===== Text shown =====
Something new was born in me as I followed my dusty rabbi.  It’s hard to describe, but deep in me, where I used to feel shame burning holes in my soul, there was a mending.  A burgeoning courage to live a new way.  And the closest I’ve ever come assurance.  By the end I was a believer in this new kingdom, a devotee of its good, loving king, and an avid disciple of Jesus, this prince among men.

But then Jesus was arrested.  Convicted.  Whipped.  Crucified.  Stripped.  Punctured.  Ridiculed.  Abandoned.

I did that.  Well, not all of it, just the last part.  I abandoned Jesus, but to me that single crime is just as bad as all the rest put together.  I didn’t stay to see the end, or even much of the middle.  (What I know about Jesus’ death, I learned from passersby.)  For all my new hope, the courage that was beginning to shine within me, the wisdom I’d learned at Jesus’ feet, I ran away shortly after I saw blood.  And now I lay here in the dirt, in the exact spot where I collapsed last night, exhausted after my flight from Golgotha.  I’m so endlessly tired from crying.  Wrecked from the confusion about what happened.  This crater of loss sucks me inside out.  What kind of disciple was I to run away when things got hot?

But what kind of rabbi – what kind of prince – what kind of Messiah dies like that?

I lay under a withered fig tree along the side of a road that leads nowhere.  This mouth that Jesus once filled with bread and fish and cool water is now gritty and putrified with dirt and shame.  Jesus made me feel such hope.  Following him made me feel so…vital, like I was living for the first time.  Now I lay here an empty shell.  This is worse than all those years of drudgery back home.  This is nothingness.

I laid in the dirt for hours.  Silent.  Sullen.  Hollow.  Despondent.  Fearful.  It was so dark but I didn’t care if the sun never rose again.  But then somewhere, deep in that pit that held me captive, I heard a whisper.

“I am the light of the world.”

“I am the resurrection and the life.”

“Whoever lives and believes in me will never die.”

Between each whisper I feel the thump of my heart, tacky and faint, but there.  I’m still alive.  I want to live, I realize.  I want to live the life that Jesus sketched in the sand of my country.  He said he was the resurrection.  I never understood that.  But, what if?  Slowly, I push myself up on my elbows.  With my hands gripping clumps of dirt, I look toward the horizon.  I wait, wondering.

Where is the light of the world?

Where is the resurrection and the life?

As light slowly hems the eastern hills, a morsel of warmth dawns within me and begins to spread.  Curious, I push to my feet.  The sun is rising and I have this uncanny feeling that today will bring…I don’t know quite what.  But something, something more than this roadside grave I’ve made for myself.  Hoping he is who he said he is, I turn back to Jerusalem, and begin to run.

I Thirst

The following is a homily I delivered tonight as part of a Good Friday tenebrae service. 

“Later, knowing that all was now completed, and so that Scripture would be fulfilled, Jesus said, ‘I thirst.'”  (John 19:28)
===== Entries provided =====
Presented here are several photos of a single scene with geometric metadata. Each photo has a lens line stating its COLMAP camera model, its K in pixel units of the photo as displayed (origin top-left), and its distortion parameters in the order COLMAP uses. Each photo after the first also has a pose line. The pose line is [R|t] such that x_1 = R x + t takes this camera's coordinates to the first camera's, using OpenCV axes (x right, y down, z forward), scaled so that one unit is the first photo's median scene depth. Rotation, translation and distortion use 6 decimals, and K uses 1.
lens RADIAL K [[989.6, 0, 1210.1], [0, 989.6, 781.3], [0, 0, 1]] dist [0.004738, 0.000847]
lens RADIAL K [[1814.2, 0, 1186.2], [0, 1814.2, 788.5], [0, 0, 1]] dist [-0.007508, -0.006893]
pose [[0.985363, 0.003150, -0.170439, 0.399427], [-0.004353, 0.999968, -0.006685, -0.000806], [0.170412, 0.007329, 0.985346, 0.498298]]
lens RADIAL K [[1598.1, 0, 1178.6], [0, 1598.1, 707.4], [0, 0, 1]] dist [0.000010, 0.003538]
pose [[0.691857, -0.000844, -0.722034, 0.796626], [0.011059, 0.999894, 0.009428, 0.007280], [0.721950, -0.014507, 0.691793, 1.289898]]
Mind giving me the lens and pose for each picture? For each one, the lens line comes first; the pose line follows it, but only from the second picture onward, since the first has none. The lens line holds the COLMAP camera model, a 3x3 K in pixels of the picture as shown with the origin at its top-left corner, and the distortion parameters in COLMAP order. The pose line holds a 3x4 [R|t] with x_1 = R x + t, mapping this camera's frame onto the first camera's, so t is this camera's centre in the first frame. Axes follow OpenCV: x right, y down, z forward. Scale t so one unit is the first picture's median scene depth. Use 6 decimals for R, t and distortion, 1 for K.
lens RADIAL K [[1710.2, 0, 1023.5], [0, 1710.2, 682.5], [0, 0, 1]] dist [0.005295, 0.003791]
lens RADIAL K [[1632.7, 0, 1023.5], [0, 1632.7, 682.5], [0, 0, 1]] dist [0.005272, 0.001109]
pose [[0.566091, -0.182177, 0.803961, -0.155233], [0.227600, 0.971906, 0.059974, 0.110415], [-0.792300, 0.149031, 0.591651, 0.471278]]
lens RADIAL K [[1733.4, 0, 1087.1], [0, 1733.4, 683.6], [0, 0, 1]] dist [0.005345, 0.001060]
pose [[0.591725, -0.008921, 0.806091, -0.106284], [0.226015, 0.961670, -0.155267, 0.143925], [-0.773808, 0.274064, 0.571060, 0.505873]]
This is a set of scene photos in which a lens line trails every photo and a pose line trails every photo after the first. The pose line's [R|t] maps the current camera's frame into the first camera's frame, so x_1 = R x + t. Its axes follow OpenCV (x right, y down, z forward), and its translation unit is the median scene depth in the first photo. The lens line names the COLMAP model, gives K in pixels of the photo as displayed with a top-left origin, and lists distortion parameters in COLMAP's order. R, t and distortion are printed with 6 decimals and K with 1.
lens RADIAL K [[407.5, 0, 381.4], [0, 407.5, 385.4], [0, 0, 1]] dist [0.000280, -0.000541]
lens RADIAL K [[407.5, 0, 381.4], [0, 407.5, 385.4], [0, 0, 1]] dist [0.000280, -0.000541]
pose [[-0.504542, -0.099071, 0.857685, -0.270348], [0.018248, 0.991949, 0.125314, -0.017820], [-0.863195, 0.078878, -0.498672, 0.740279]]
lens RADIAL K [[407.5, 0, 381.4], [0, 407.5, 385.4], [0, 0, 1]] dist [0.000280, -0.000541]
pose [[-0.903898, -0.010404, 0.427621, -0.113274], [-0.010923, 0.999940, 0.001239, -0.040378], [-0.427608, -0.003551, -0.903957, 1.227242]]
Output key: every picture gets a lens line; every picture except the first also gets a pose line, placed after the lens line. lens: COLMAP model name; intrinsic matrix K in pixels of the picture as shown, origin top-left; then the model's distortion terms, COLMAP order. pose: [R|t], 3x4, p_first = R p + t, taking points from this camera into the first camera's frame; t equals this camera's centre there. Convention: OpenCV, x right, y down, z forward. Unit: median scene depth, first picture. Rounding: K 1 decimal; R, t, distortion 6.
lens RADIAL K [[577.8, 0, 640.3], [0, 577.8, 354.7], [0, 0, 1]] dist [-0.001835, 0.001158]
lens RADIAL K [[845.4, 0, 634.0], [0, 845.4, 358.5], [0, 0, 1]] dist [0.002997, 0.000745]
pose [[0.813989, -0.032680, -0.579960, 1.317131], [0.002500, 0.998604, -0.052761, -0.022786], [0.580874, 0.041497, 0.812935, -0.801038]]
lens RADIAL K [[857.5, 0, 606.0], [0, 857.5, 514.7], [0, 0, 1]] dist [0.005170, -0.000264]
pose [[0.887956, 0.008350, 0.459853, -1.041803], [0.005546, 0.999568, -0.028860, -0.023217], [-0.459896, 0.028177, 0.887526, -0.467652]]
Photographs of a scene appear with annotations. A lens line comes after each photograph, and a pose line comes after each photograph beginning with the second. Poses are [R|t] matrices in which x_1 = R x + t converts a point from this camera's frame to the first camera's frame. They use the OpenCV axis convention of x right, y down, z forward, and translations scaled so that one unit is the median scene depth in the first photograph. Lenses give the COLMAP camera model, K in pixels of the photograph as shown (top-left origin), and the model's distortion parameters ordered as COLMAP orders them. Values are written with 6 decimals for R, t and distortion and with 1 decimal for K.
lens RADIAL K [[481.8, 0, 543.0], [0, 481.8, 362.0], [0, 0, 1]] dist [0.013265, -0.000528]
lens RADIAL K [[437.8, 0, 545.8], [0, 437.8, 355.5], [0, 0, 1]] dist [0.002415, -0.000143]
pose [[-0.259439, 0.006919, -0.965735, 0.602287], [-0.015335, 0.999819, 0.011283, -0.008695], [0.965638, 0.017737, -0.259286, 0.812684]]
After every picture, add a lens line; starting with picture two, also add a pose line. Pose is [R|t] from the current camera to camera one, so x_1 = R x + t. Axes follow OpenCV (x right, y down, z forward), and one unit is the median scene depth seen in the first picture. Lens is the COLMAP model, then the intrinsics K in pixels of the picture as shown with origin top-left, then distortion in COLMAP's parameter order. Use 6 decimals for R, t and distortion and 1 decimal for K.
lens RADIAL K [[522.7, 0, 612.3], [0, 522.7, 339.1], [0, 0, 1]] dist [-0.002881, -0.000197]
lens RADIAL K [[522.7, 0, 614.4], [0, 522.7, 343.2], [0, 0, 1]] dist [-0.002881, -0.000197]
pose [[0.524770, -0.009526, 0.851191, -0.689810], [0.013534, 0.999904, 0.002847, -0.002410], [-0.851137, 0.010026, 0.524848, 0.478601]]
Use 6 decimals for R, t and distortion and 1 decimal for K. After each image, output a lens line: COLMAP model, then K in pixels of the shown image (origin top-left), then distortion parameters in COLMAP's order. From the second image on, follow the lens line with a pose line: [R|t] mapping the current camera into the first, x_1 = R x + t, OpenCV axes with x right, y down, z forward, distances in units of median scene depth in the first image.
=====
- Work instruction
Please list every whispered sentence the narrator hears while lying in the dirt in the passage. The data is material separate from the passage.

- Exercise solution
- "I am the light of the world."
- "I am the resurrection and the life."
- "Whoever lives and believes in me will never die."